GROSSHANSDORF. Nemanja Radulovic und Pianistin Laure Fave-Kahn geben beim Schleswig-Holstein Musik Festival ein mitreißendes Gastspiel.
Ein „Teufelsgeiger“ mit einem „Teufelswerk“ in der Kirche? Wie passt das zusammen? Wunderbar, denn tatsächlich ist Nemanja Radulovic (31) eine Lichtgestalt unter den jungen Violinisten. Zwar hat das Schleswig-Holstein Musik Festival ihn mit Maurice Ravels „Tzigane“ als „diabolisch-schwierigem Stück“ werbewirksam angekündigt. Und Radulovic – in wirkungsvollem Kontrast zu seiner engelsgleich blonden, weiß gewandeten Duo-Partnerin Laure Favre-Kahn (Klavier) ganz in Schwarz, die dunkle Mähne im Haarknoten gebändigt – scheint das auf den ersten Blick auch zu bedienen.
Doch das Spiel des jungen Serben, der seit seinem 14. Lebensjahr in Paris lebt und dort seine Ausbildung fortsetzte, spricht eine andere Sprache.

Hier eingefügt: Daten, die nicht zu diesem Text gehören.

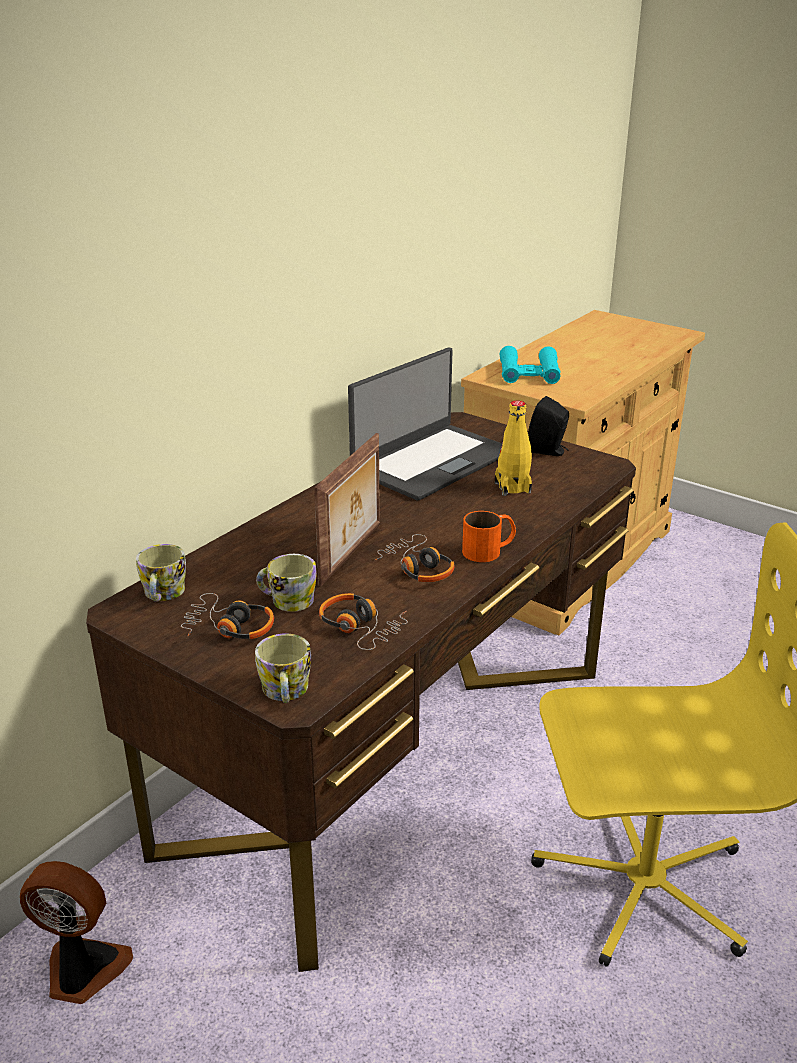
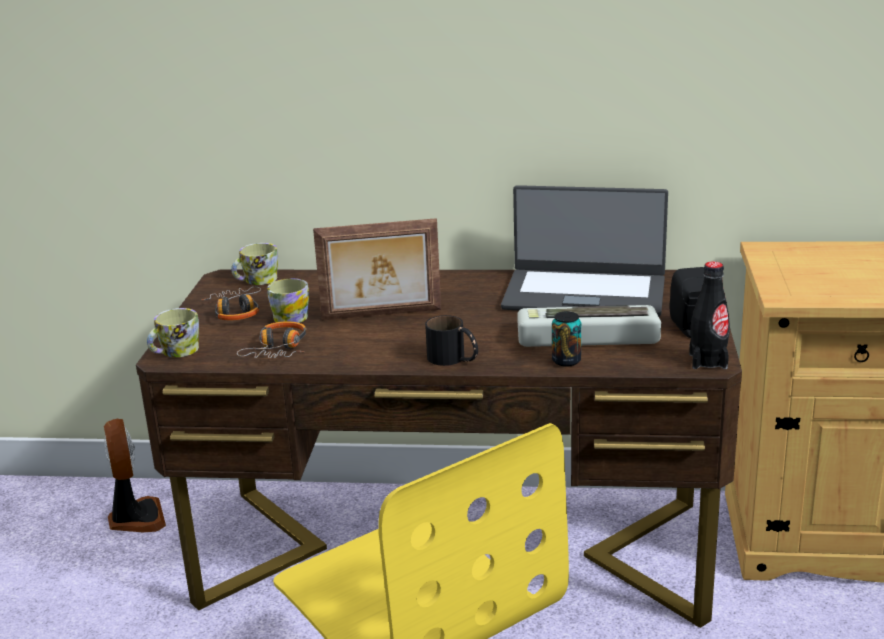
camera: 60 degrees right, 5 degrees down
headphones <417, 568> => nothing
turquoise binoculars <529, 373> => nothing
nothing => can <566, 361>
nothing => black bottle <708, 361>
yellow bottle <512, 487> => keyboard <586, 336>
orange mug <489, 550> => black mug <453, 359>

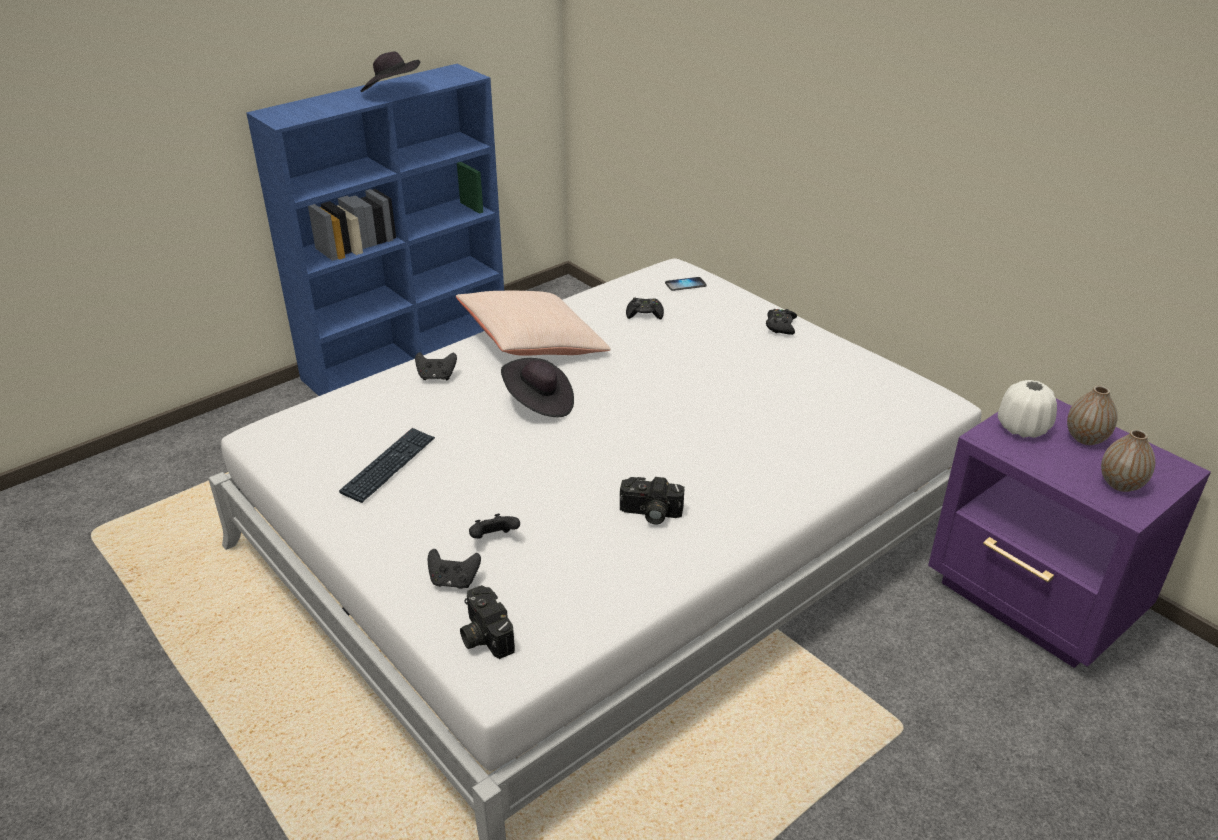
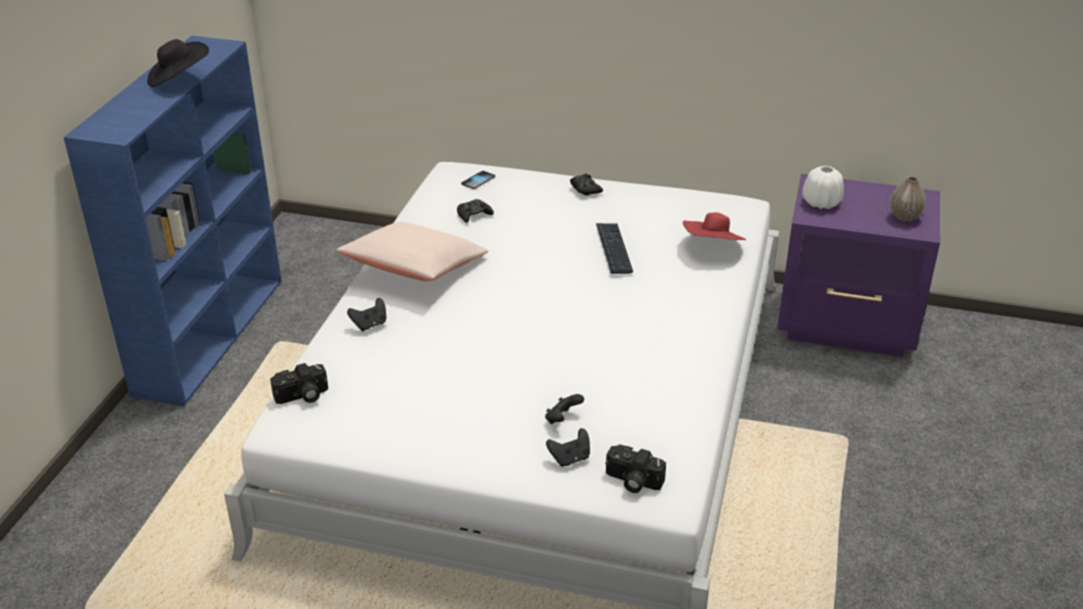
camera: 35 degrees left, 0 degrees up
black hat <539, 403> => nothing
vase <1085, 438> => nothing
nothing => red hat <713, 246>
keyboard <389, 466> => keyboard <613, 249>, move
photo camera <650, 513> => photo camera <302, 396>, move

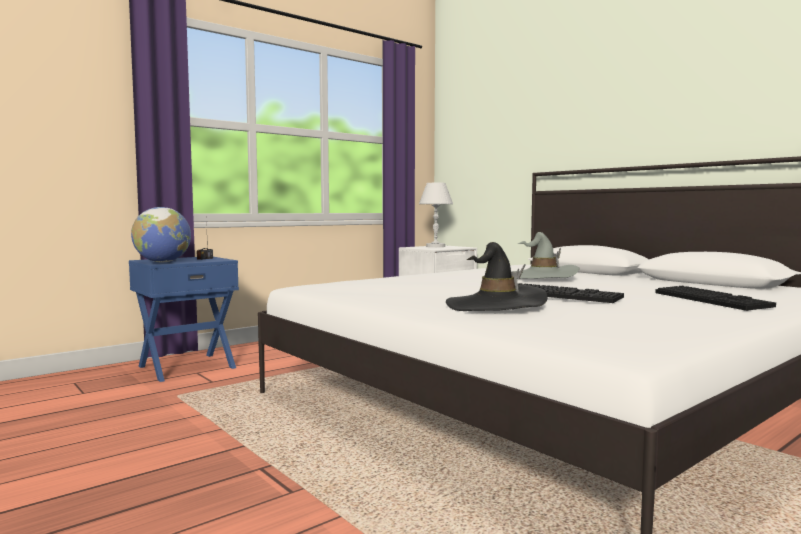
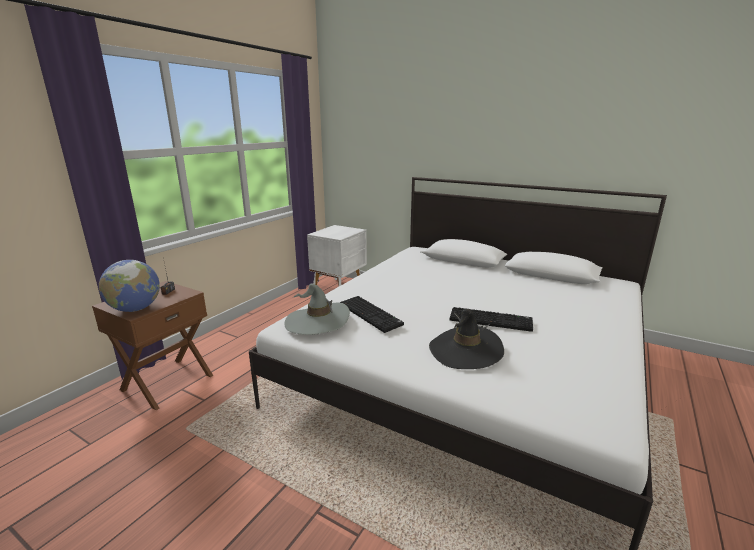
camera: 20 degrees left, 15 degrees up
white table lamp <435, 246> => nothing
grey hat <541, 277> => grey hat <317, 321>, move
keyboard <713, 300> => keyboard <371, 314>, move
blue nightstand <186, 367> => brown nightstand <167, 382>

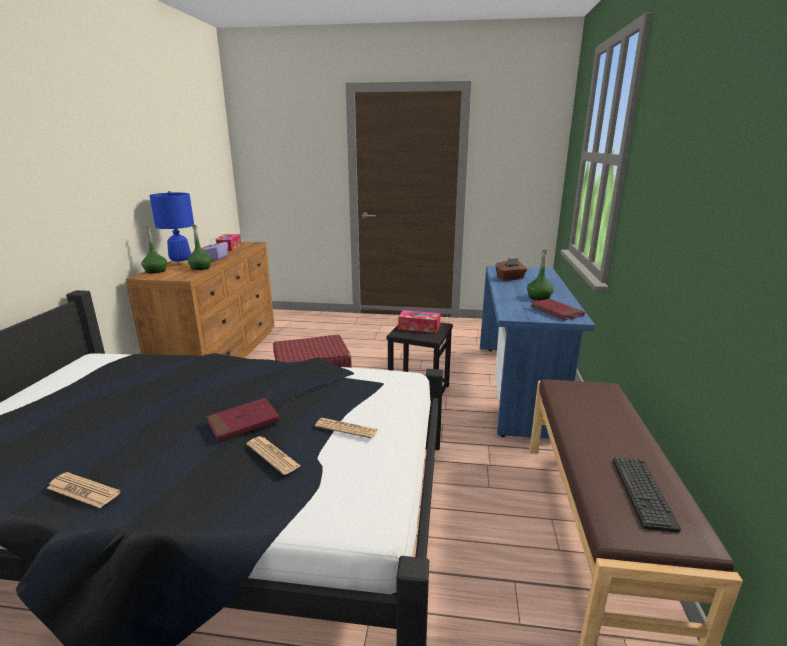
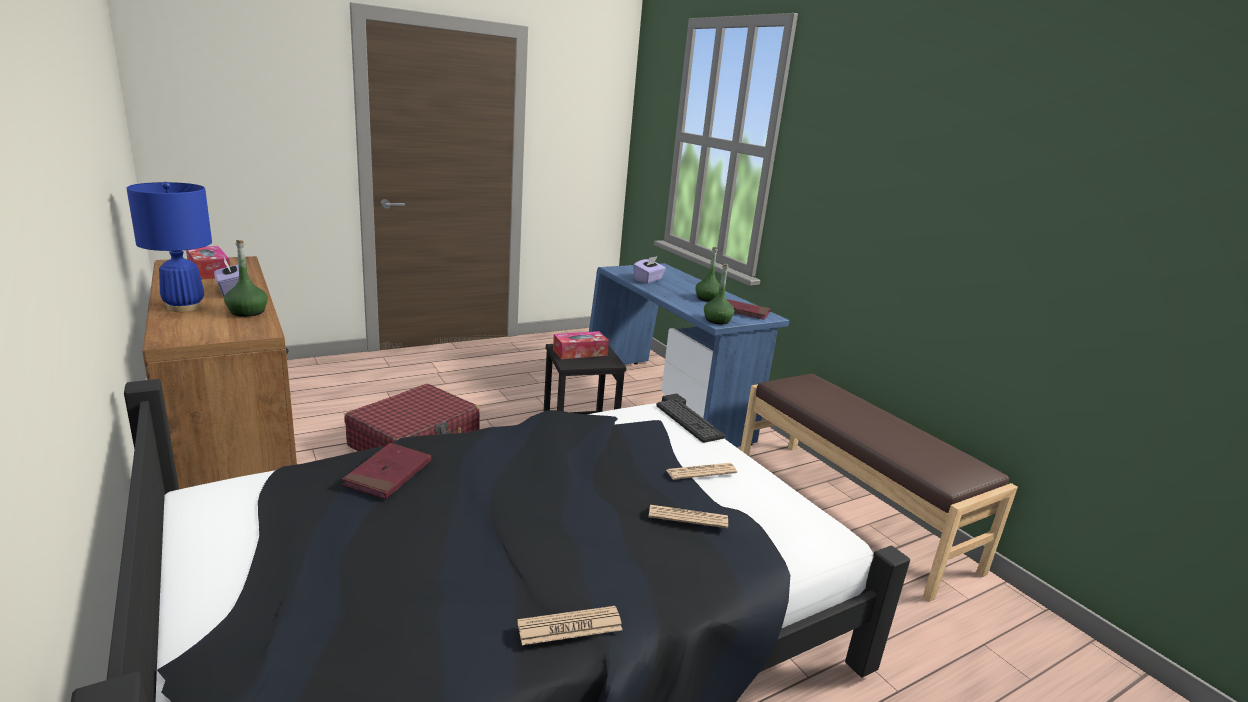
camera: 40 degrees left, 0 degrees up
green bottle <155, 271> => green bottle <717, 320>, move
red book <243, 422> => red book <388, 474>, move
keyboard <643, 492> => keyboard <689, 421>, move
brown tissue box <510, 278> => purple tissue box <648, 280>

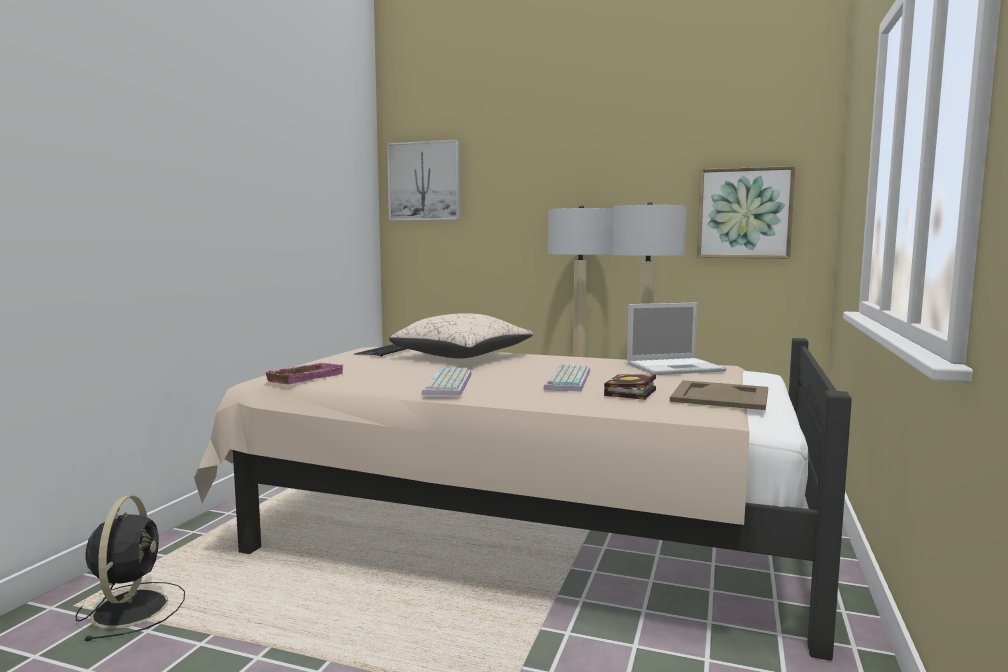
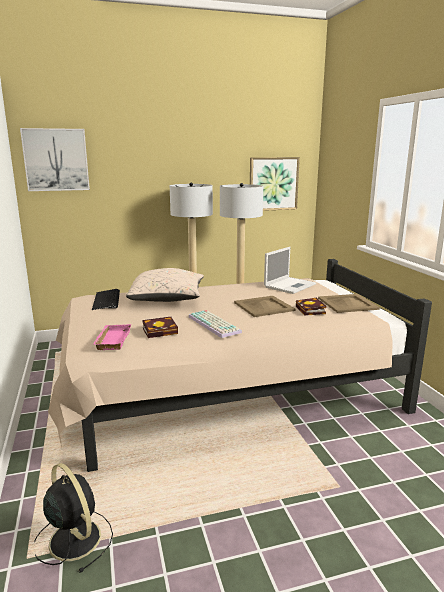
camera: 35 degrees left, 10 degrees up
nothing => book <161, 331>
keyboard <566, 379> => beige tray <263, 306>

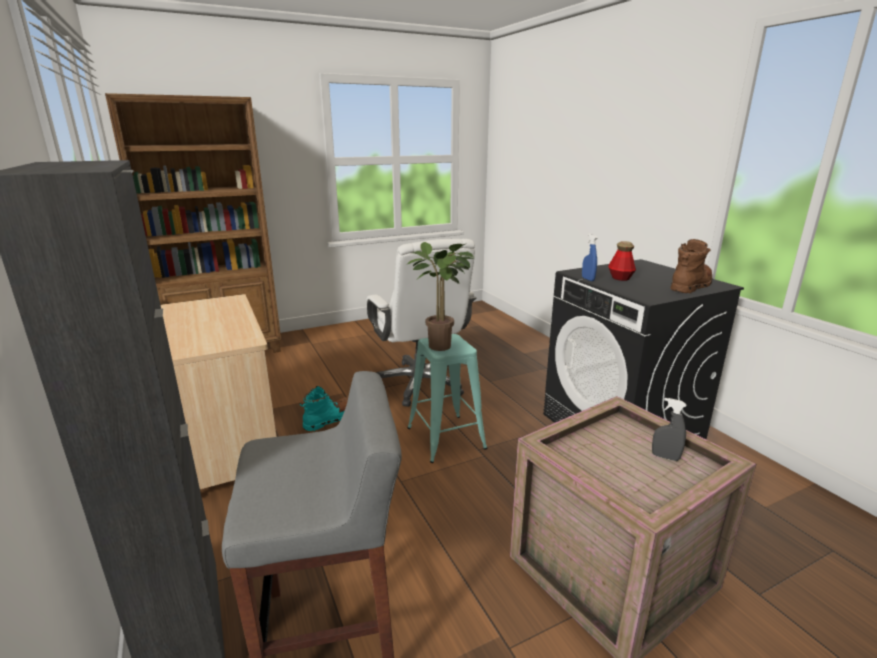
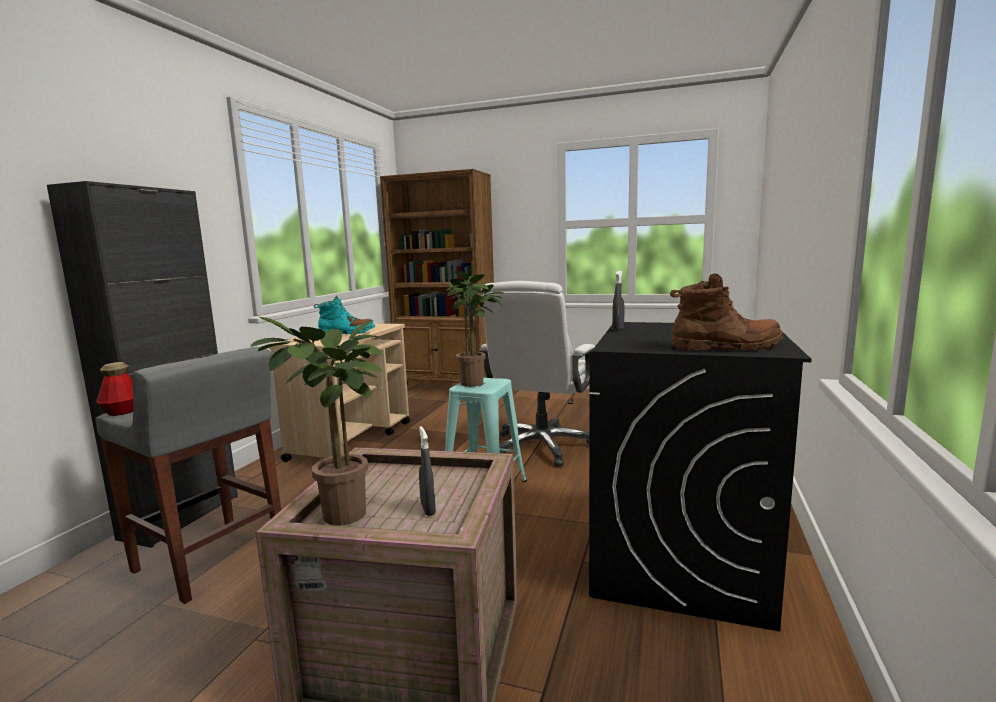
camera: 45 degrees right, 10 degrees down
nothing => potted plant <344, 518>
turquoise boot <329, 419> => turquoise boot <346, 333>, move
bottle <620, 278> => bottle <122, 412>, move
blue spray bottle <588, 279> => grey spray bottle <618, 329>

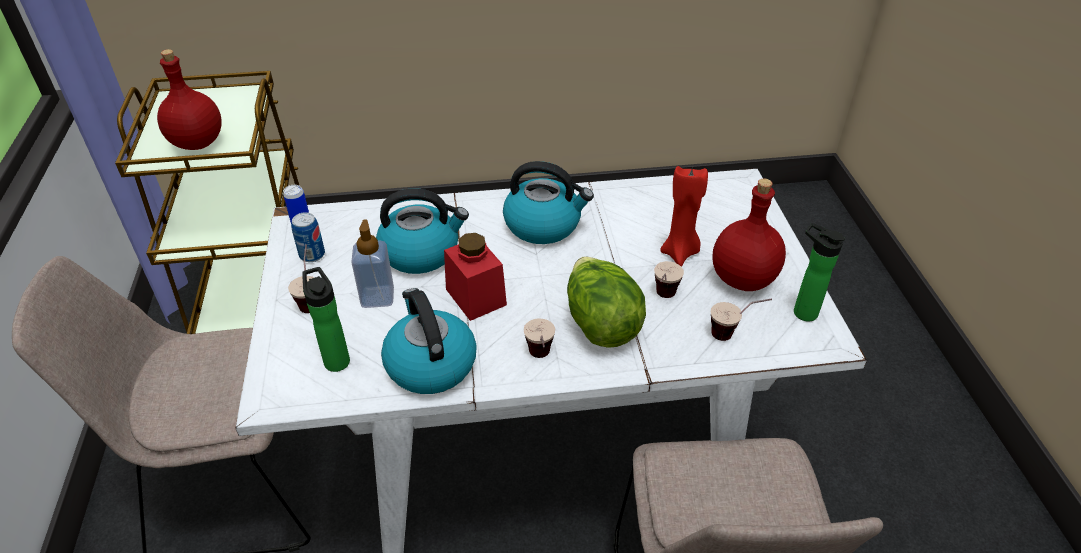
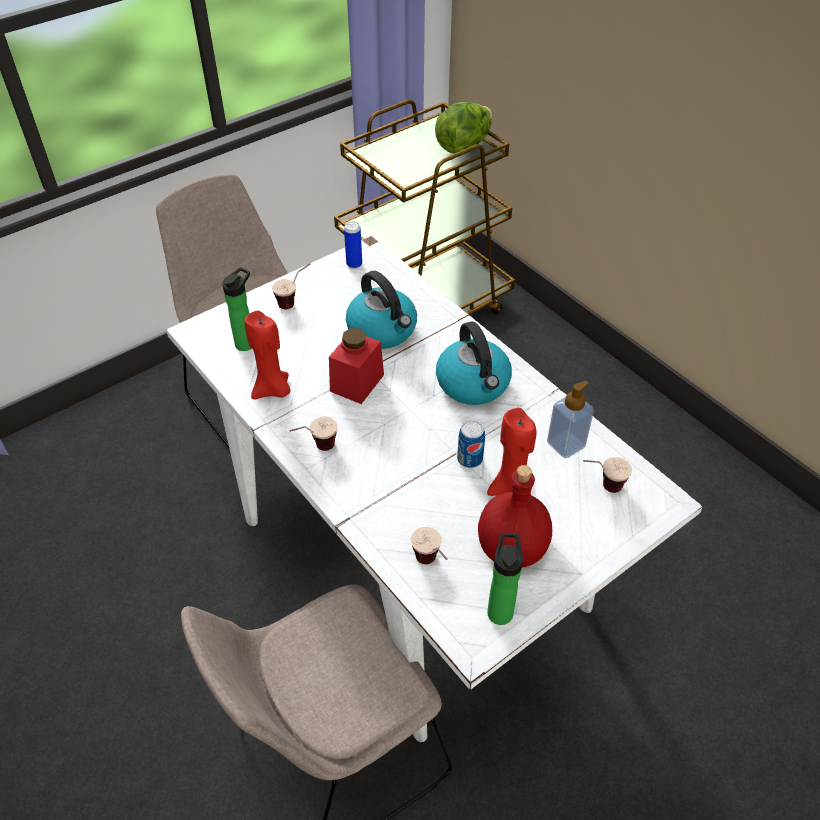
camera: 60 degrees right, 5 degrees up
red bottle <198, 142> => nothing
can <312, 255> => can <469, 459>, move
soap dispenser <377, 297> => soap dispenser <566, 444>, move
lettuce <600, 324> => lettuce <464, 146>, move
cup <662, 299> => cup <601, 487>, move
kettle <430, 363> => red candle <273, 390>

Denn Radulovic, dem 2006 als Ersatz für Maxim Vengerov mit Beethovens Violinkonzert der Durchbruch gelang, ist ein temperamentvoller und dabei sehr sensibler, zudem vielseitiger Geiger.
Die Violinsonate A-Dur ist Höhepunkt des Abends
Sein reiches Repertoire – auf einer Geige von Jean Baptiste Vuillaume aus dem Jahr 1843 gespielt – eröffnete er in der Auferstehungskirche mit dem Schlusssatz der 2. Partita für Violine solo von Johann Sebastian Bach (auch auf seinem 2016 bei der Deutschen Grammophon veröffentlichten Bach-Album zu hören, seiner neuesten Erkundung von Barockmusik). Die Variationen des formstrengen Werks wurden nicht einfach durchexerziert, sondern im weiten Spannungsbogen transparent gestaltet.
Ein passender Übergang von Formstrenge zu kantablen Melodien war Sergej Prokofieffs für Violine und Klavier Nr. 2 D-Dur (irrtümlich im Programmheft in der Reihenfolge mit der folgenden Sonate Francks vertauscht), ein überraschend lichtes Werk, das 1943 entstand. Danach der Höhepunkt des Abends: die Violinsonate A-Dur, ein Hauptwerk von César Franck, das um ein bezauberndes Thema mit der Qualität eines Ohrwurms kreist und dem man sich nicht entziehen kann. Schließlich Ravels teuflisch schwierige „Tzigane“, der dem Geiger technisch alles abverlangt und die Pianistin Laure Favre-Kahn in aberwitzige rhythmische Wettläufe mit Radulovic zwang.
Zwei Zugaben: Vittorio Montis mitreißender „Csárdás“ und zum Runterkommen „Songs My Mother Taught Me“ von Dvorák. Standing Ovations, Bravo-Rufe und begeistertes rhythmisches Getrampel. Am Ende ließ Radulovic alle vergessen, dass sie in einer Kirche saßen. Ein Teufelskerl.